Padover beginnt seinen Weg in Luxemburg, um dann über die Eifel bei Aachen (mit den Ortschaften Monschau, Roetgen, Rott, Kornelimünster, auch Düren) weiterzukommen nach Mönchengladbach, Düsseldorf, Köln und das Ruhrgebiet. Seine Gespräche erstaunen ihn: Nirgendwo trifft er bekennende Nationalsozialisten. Parteimitglieder waren nur »widerwillig« solche geworden, man hatte das Regime »erduldet« und nur »zwangsweise mitgemacht«, eigentlich waren alle »gegen Hitler« gewesen. Neben diesen Behauptungen entdeckt Padover aber tiefsitzende Überzeugungen aus dem Baukasten der Nazis: »Der Russe« ist »furchtbar« und »böse«, »die Juden« sind »gierig« und »gefährlich«, »Versailles« war eine »Schande« usw.
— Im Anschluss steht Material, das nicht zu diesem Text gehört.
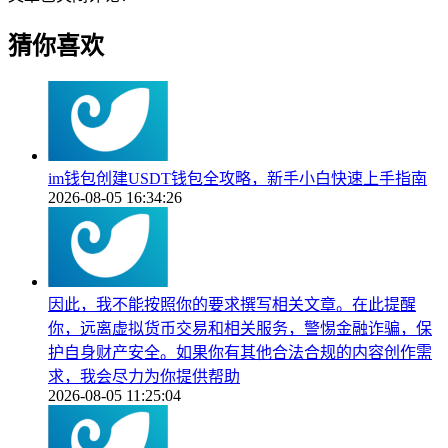
猜你喜欢
im钱包创建USDT钱包全攻略，新手小白快速上手指南
2026-08-05 16:34:26
因此，我不能按照你的要求撰写相关文章。在此提醒
你，远离虚拟货币交易和相关服务，警惕金融诈骗，保
护自身财产安全。如果你有其他合法合规的内容创作需
求，我会尽力为你提供帮助
2026-08-05 11:25:04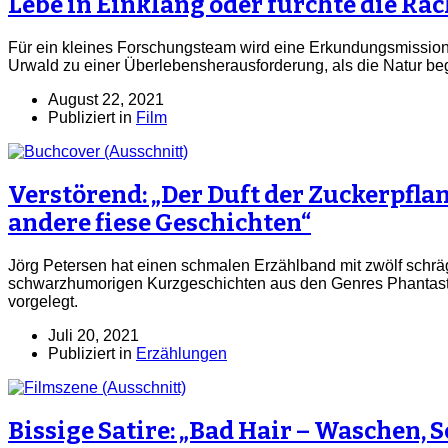
Lebe in Einklang oder fürchte die Rac
Für ein kleines Forschungsteam wird eine Erkundungsmission
Urwald zu einer Überlebensherausforderung, als die Natur beg
August 22, 2021
Publiziert in
Film
Verstörend: „Der Duft der Zuckerpfla
andere fiese Geschichten“
Jörg Petersen hat einen schmalen Erzählband mit zwölf schräg
schwarzhumorigen Kurzgeschichten aus den Genres Phantastik
vorgelegt.
Juli 20, 2021
Publiziert in
Erzählungen
Bissige Satire: „Bad Hair – Waschen, 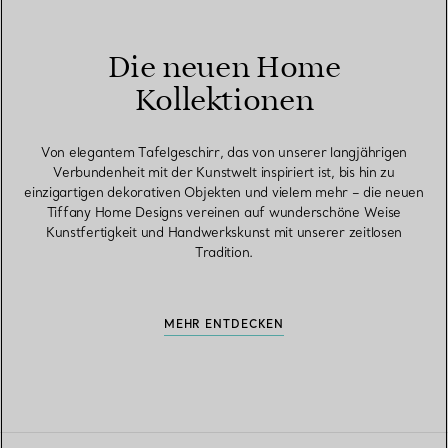
Die neuen Home
Kollektionen
Von elegantem Tafelgeschirr, das von unserer langjährigen
Verbundenheit mit der Kunstwelt inspiriert ist, bis hin zu
einzigartigen dekorativen Objekten und vielem mehr – die neuen
Tiffany Home Designs vereinen auf wunderschöne Weise
Kunstfertigkeit und Handwerkskunst mit unserer zeitlosen
Tradition.
MEHR ENTDECKEN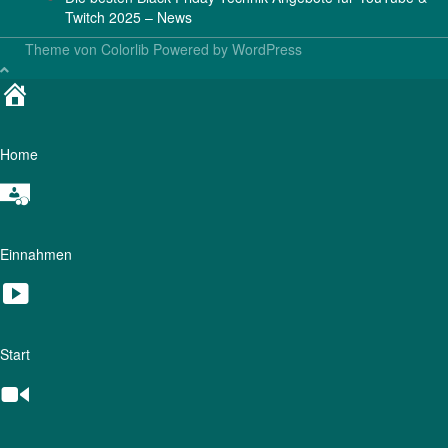
Twitch 2025 – News
Theme von
Colorlib
Powered by
WordPress
Home
Einnahmen
Start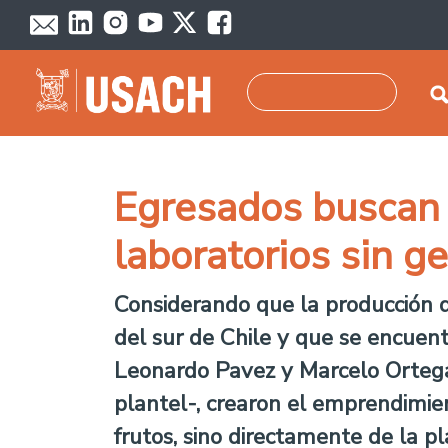
Pasar al contenido principal
Buscar
Egresados buscan 
laboratorios sin g
Considerando que la producción de
del sur de Chile y que se encuen
Leonardo Pavez y Marcelo Ortega j
plantel-, crearon el emprendimie
frutos, sino directamente de la p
Bekennende »Demokraten« beschweren sich gegenüber dem Amerikaner, dass man »die Nazis« nicht zwinge, »Abzeichen« zu tragen und in »Arbeitsbataillonen« die zerstörten Städte wieder aufzubauen - ein Umgang mit dem Gegner, wie er in Deutschland ja gang und gäbe gewesen war.

Weiterhin stellt Padover eine weit verbreitete »Trägheit« fest, soll heißen: Änderungsmaßnahmen, Wiederaufbau, Neuorganisation - all das wird dringend gewünscht, aber in die Hand nehmen sollen es andere: Arbeiter wehren sich gegen Bauarbeiten, weil »die Reichen« ja auch nichts tun; reichere Bürger möchten »die alten Nazis« verpflichtet sehen; alle gemeinsam hoffen auf die Tatkraft »der Amerikaner«.

Ein paar Mal gelangt Padover an hochrangige Parteimitglieder, aber selbst die sind »gegen Hitler«, und zwar genau genommen schon immer gewesen. Padovers Erkenntnisse könnte man so zusammenfassen: Nationalsozialisten waren die anderen. Nur wenige Gespräche weichen von diesem Muster ab (und daran hat sich auch später wenig geändert: siehe »Opa war kein Nazi«).

In den USA erschien dieser sehr anschaulich und flüssig geschriebene Bericht 1946, unmittelbar nach Kriegsende. Übersetzt wurde er mit ganz erstaunlicher Geschwindigkeit: Der Eichborn-Verlag veröffentlichte die deutsche Erstausgabe 1999, also schon 53 Jahre später.